Programmers and computer scientists have been buzzing for the past week about the latest attempt to solve one of the most vexing questions in computer science: the so-called “P versus NP problem.”
Vinay Deolalikar, a research scientist at HP Labs in Palo Alto, CA, posted his “proof” online and sent it to several experts in the field on August 6. Colleagues immediately began dissecting the proof on academic blogs and wikis. Early reactions were respectful but skeptical, and the current consensus is that Deolalikar’s approach is fundamentally flawed.
A solid proof would earn Deolalikar fame and fortune. The Clay Mathematics Institute in Cambridge, MA, has named “P versus NP” as one of its “Millennium” problems, and offers $1 million to anyone who provides a verified proof.
But “P versus NP” is more than just an abstract mathematical puzzle. It seeks to determine–once and for all–which kinds of problems can be solved by computers, and which kinds cannot. “P”-class problems are “easy” for computers to solve; that is, solutions to these problems can be computed in a reasonable amount of time compared to the complexity of the problem. Meanwhile, for “NP” problems, a solution might be very hard to find–perhaps requiring billions of years’ worth of computation–but once found, it is easily checked. (Imagine a jigsaw puzzle: finding the right arrangement of pieces is difficult, but you can tell when the puzzle is finished correctly just by looking at it.)
NP-class problems include many pattern-matching and optimization problems that are of great practical interest, such as determining the optimal arrangement of transistors on a silicon chip, developing accurate financial-forecasting models, or analyzing protein-folding behavior in a cell.
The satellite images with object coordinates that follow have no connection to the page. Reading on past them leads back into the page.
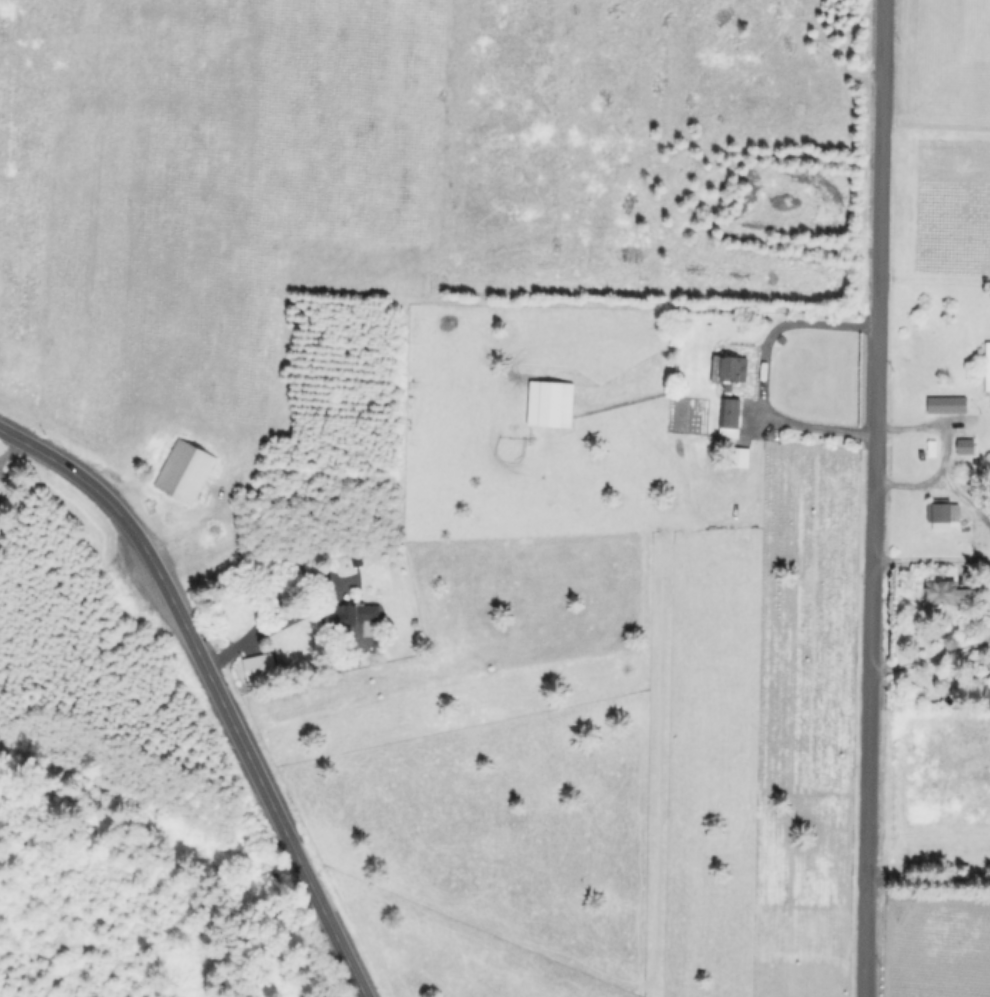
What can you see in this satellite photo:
road: (935, 277)
building: (988, 367)
road: (761, 371)
building: (728, 393)
building: (551, 404)
building: (947, 405)
building: (966, 446)
road: (944, 448)
building: (739, 457)
building: (183, 468)
road: (875, 498)
building: (942, 512)
road: (931, 560)
building: (357, 561)
building: (943, 592)
building: (349, 614)
road: (269, 622)
building: (261, 659)
road: (932, 659)
building: (258, 670)
road: (215, 686)
building: (988, 692)
road: (929, 874)

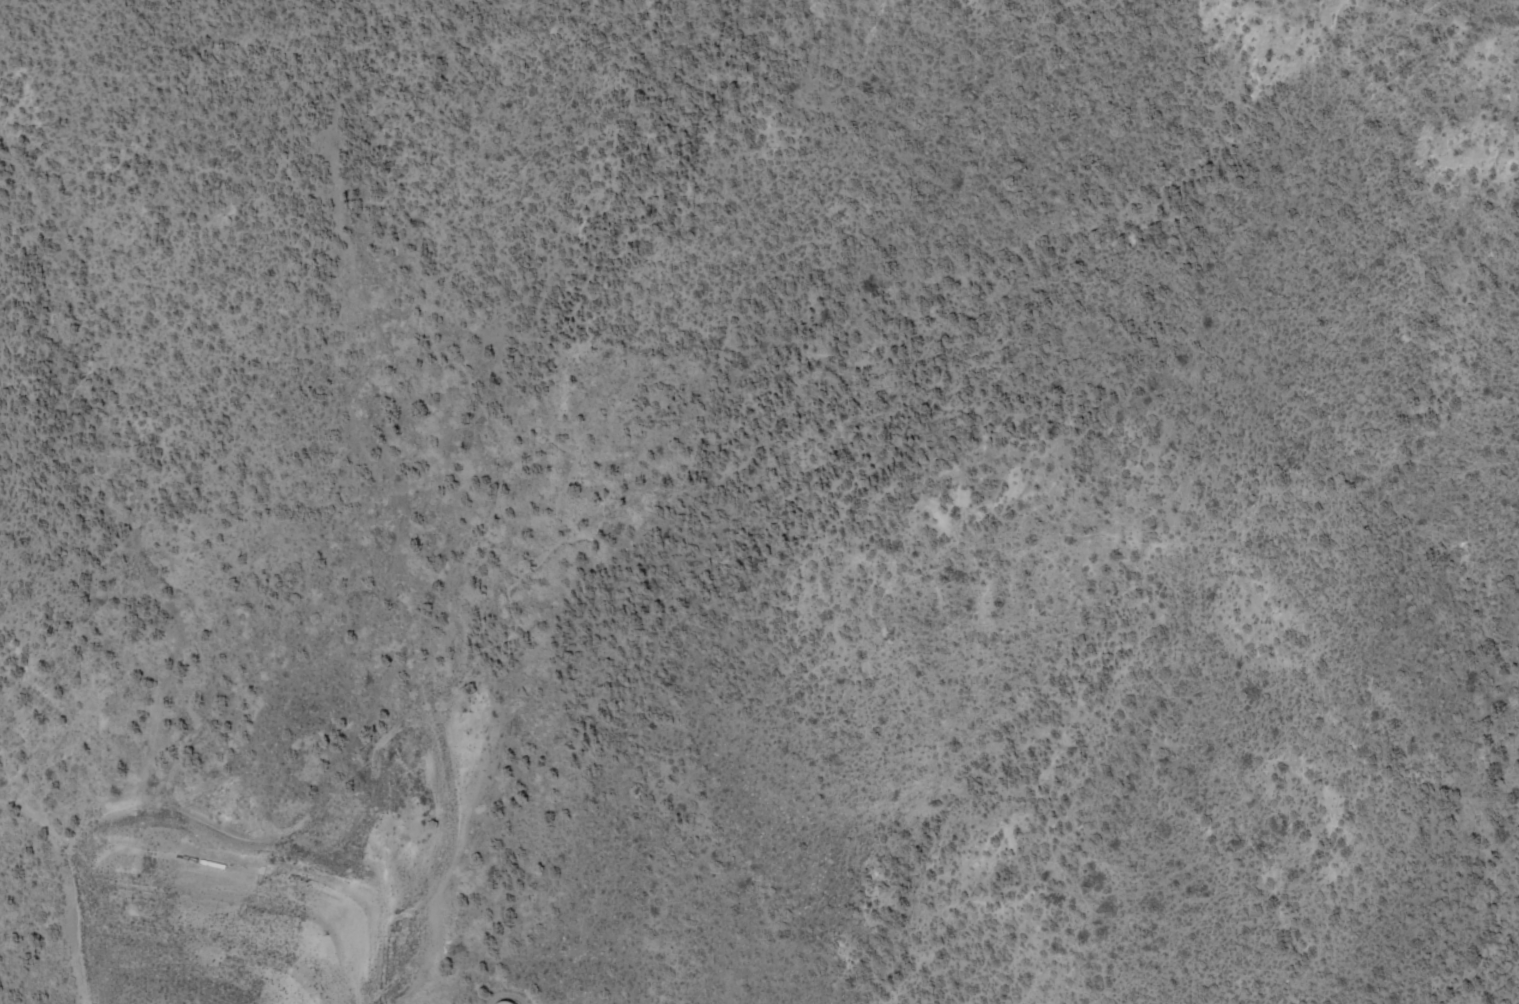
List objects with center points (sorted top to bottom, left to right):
building: (507, 1002)
storage tank: (507, 1002)

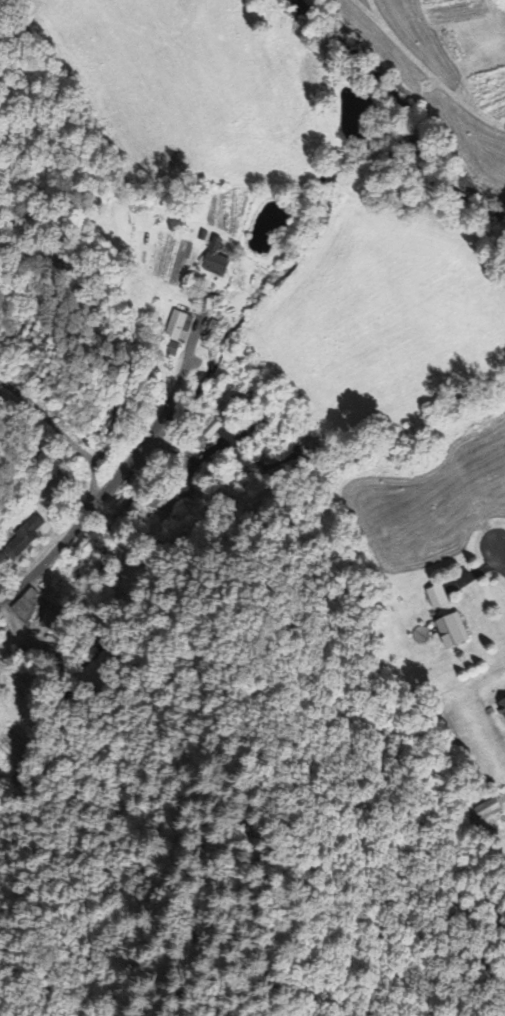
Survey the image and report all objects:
building: (219, 258)
building: (179, 333)
road: (96, 502)
building: (23, 539)
road: (501, 553)
building: (440, 598)
building: (31, 609)
building: (456, 632)
building: (503, 706)
building: (487, 810)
The “P versus NP problem” asks whether these two classes are actually identical; that is, whether every NP problem is also a P problem. If P equals NP, every NP problem would contain a hidden shortcut, allowing computers to quickly find perfect solutions to them. But if P does not equal NP, then no such shortcuts exist, and computers’ problem-solving powers will remain fundamentally and permanently limited. Practical experience overwhelmingly suggests that P does not equal NP. But until someone provides a sound mathematical proof, the validity of the assumption remains open to question.
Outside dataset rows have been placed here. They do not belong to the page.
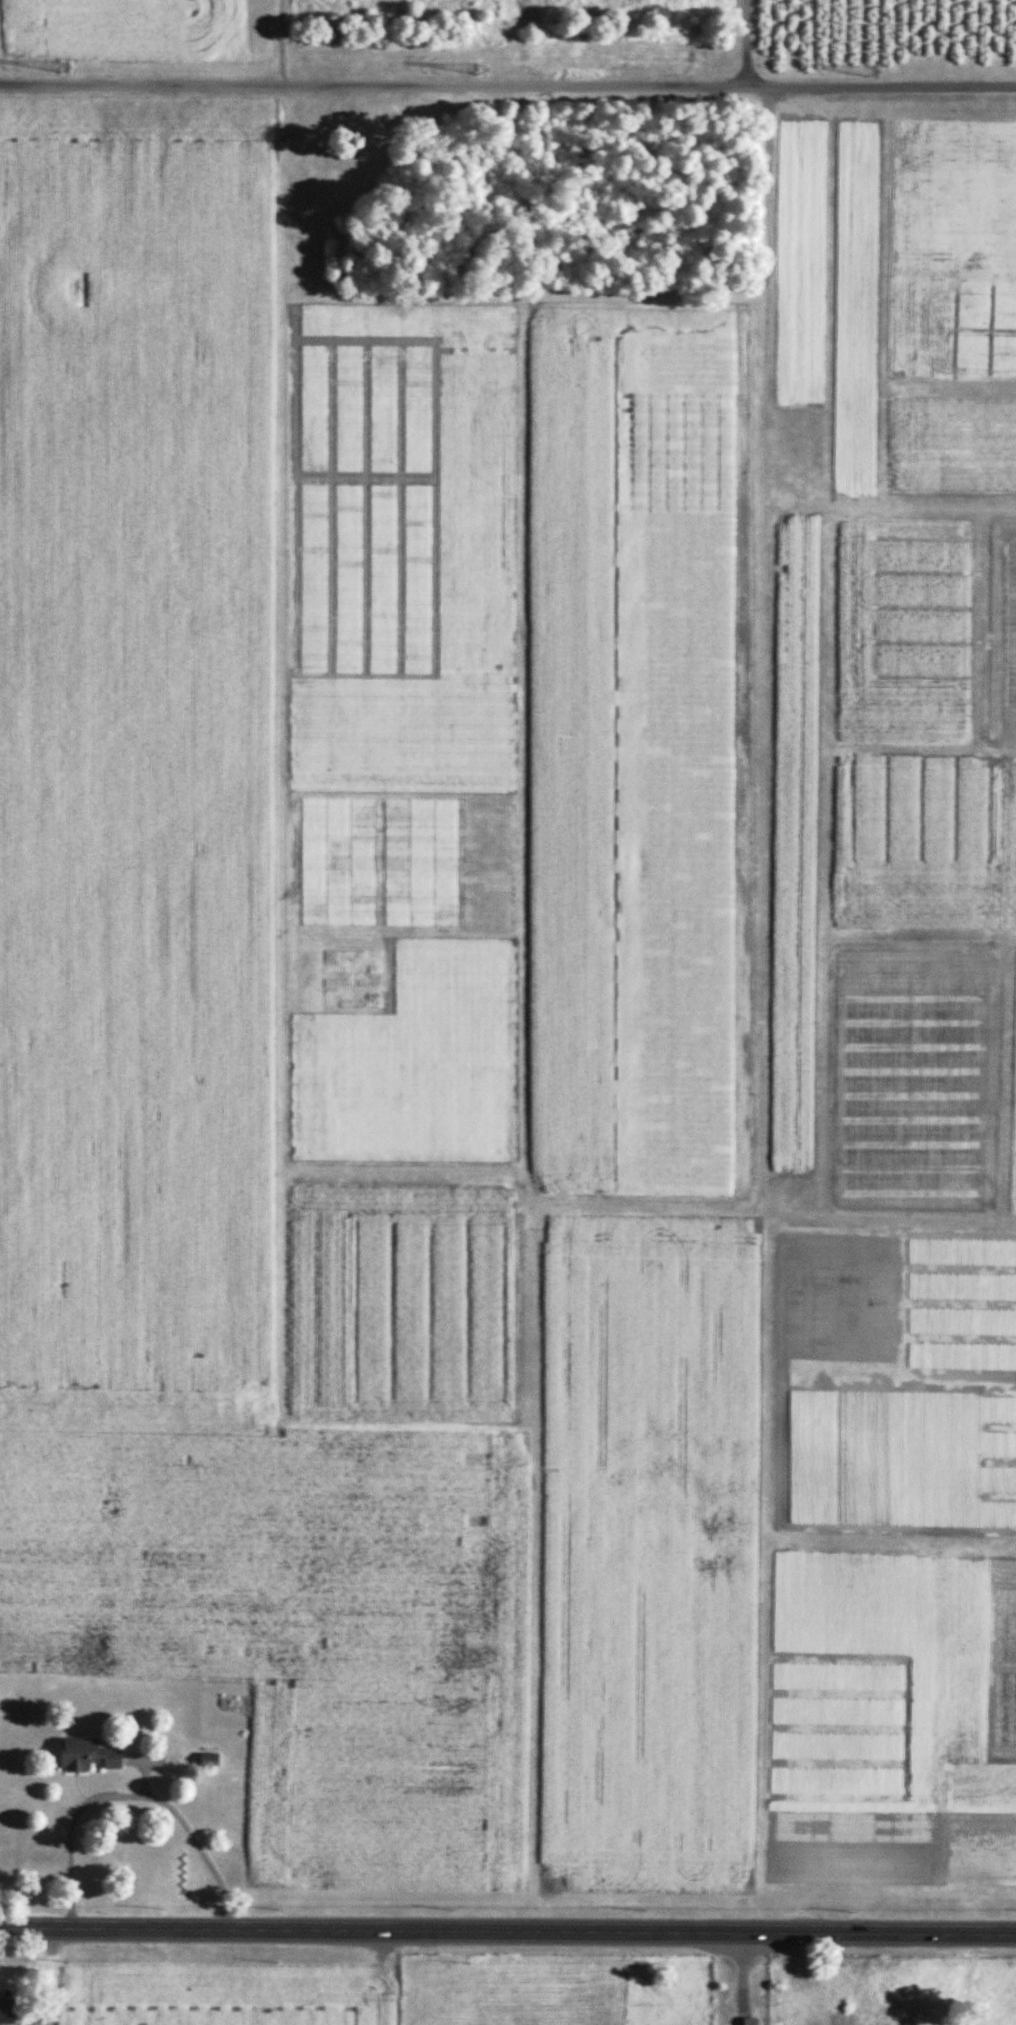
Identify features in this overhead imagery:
crop: (118, 27)
road: (745, 42)
power tower: (64, 65)
power tower: (480, 69)
power tower: (869, 71)
road: (508, 83)
crop: (945, 228)
crop: (798, 261)
crop: (854, 307)
crop: (402, 323)
crop: (982, 330)
crop: (674, 407)
crop: (953, 445)
crop: (364, 509)
crop: (476, 510)
crop: (901, 629)
crop: (999, 631)
crop: (401, 733)
crop: (568, 744)
crop: (135, 752)
crop: (915, 838)
crop: (792, 841)
crop: (1006, 841)
crop: (672, 849)
crop: (336, 860)
crop: (421, 863)
crop: (350, 977)
crop: (412, 1060)
crop: (913, 1079)
crop: (1014, 1151)
crop: (400, 1294)
crop: (840, 1302)
crop: (958, 1302)
crop: (899, 1458)
crop: (646, 1554)
crop: (296, 1619)
crop: (1000, 1657)
crop: (946, 1704)
crop: (841, 1727)
building: (86, 1755)
building: (207, 1759)
road: (131, 1791)
crop: (893, 1844)
road: (508, 1928)
building: (4, 1996)
crop: (223, 1997)
building: (6, 2012)
building: (749, 2020)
Even if Deolalikar’s proof were found to be sound, then the question remains–what impact would such a proof have on relevant areas of computing?
Superficially, one might think the answer is “not much.” “Proving that P does not equal NP would just confirm what almost everyone already assumes to be true for practical purposes,” explains Scott Aaronson, a complexity researcher at MIT’s Computer Science and Artificial Intelligence Laboratory.